7 Database Patterns for Microservices Architecture
Data Storage and Management in Microservices
Introduction to Microservices Data Storage
- The speaker, Countin the Jen, introduces the topic of data storage and management within microservices, emphasizing the need for a standardized approach.
- The presentation will cover seven different microservices data storage patterns including database by service, shared database, API composition, CQRS (Command Query Responsibility Segregation), Saga pattern, event sourcing, and more.
Database by Service Pattern
- In this pattern, each microservice maintains its own private database accessible only through its API. This ensures that services do not directly access each other's databases.
- Alternatives to full-fledged databases include using private tables or schemas per service to minimize overhead costs while maintaining data privacy.
- A barrier must be established to enforce modularity; for instance, assigning unique database user IDs can prevent unauthorized access between services.
Example Scenario
- An online store application illustrates how different services (e.g., order service and customer service) manage their respective databases but may need to interact via APIs when accessing related data.
Benefits and Drawbacks
- Benefits include loose coupling of services where changes in one service's database do not affect others. Each service can choose the most suitable type of database for its needs.
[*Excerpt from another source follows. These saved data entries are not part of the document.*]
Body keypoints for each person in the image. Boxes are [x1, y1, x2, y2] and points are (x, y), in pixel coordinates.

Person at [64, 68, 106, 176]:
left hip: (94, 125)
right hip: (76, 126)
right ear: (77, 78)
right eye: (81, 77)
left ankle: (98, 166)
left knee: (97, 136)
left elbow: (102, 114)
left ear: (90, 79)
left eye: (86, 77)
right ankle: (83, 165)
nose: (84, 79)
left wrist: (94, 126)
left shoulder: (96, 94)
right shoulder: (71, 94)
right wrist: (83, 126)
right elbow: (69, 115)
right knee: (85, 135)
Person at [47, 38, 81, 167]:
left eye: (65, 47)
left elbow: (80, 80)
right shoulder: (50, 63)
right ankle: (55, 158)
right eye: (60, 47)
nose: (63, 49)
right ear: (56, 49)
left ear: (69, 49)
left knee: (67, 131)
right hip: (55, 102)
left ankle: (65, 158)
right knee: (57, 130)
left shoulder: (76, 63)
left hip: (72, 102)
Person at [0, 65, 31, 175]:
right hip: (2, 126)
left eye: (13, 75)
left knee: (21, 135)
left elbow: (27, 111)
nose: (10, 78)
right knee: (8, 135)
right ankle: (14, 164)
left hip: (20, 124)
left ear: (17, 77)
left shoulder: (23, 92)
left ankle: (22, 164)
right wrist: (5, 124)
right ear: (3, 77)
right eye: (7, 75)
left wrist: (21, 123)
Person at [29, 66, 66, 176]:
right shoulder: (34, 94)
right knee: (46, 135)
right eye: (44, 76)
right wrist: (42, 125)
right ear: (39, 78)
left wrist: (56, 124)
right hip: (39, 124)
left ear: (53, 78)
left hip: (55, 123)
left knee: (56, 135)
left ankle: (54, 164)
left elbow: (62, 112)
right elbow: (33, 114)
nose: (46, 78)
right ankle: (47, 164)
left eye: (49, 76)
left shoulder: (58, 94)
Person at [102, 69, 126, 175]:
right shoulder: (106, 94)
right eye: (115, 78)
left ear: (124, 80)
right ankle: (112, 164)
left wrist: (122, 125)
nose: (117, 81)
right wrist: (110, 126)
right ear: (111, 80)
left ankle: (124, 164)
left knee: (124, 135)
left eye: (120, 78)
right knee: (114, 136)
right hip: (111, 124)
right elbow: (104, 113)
- Drawbacks involve challenges with distributed transactions across multiple services and complexities in managing various SQL/NoSQL databases.
Shared Database Pattern
- This pattern allows multiple services to access a single shared database. Services can perform local asset transactions ensuring atomicity and consistency across operations.
Example Scenario
- In an online store context, both order and customer services share a common database which simplifies transaction management but increases inter-service dependencies.
Benefits and Drawbacks
- Benefits include straightforward implementation of asset transactions due to a unified schema.
- However, drawbacks consist of tight coupling among developers needing coordination on schema changes which could slow down development time.
Saga Pattern
- The Saga pattern coordinates transactions that span multiple services without relying on distributed transactions. It uses a sequence of local transactions that publish events upon completion.
Implementation Approaches
- Two approaches exist: choreography (where events trigger local transactions across services automatically), and orchestration (where an orchestrator directs the flow of operations).
Advantages and Disadvantages
- Sagas maintain data consistency without distributed transactions but introduce complexity in programming models due to compensating actions required for failed operations.
API Composition Pattern
- This method addresses query complexities arising from multiple microservices by creating an API composer that aggregates results from various sources into a single response.
Benefits and Drawbacks
- While it simplifies handling queries across microservices, it may lead to inefficient memory usage during large dataset joins as all processing occurs in-memory.
Command Query Responsibility Segregation (CQRS)
- CQRS separates read operations from write operations by utilizing read-only replicas designed specifically for query support while keeping main event-driven architecture intact.
Advantages
- It enhances performance through separation of concerns but increases complexity due to potential code duplication across systems.
Event Sourcing
- Event sourcing captures state changes as sequences of events rather than storing current states directly. This allows reconstruction of past states based on historical events.
Benefits
- It provides reliable event-driven architecture facilitating consistent updates while avoiding object-relational impedance mismatch issues commonly found in traditional systems.
This structured markdown file encapsulates key insights from the transcript regarding various data storage patterns used in microservices architecture along with their benefits and drawbacks.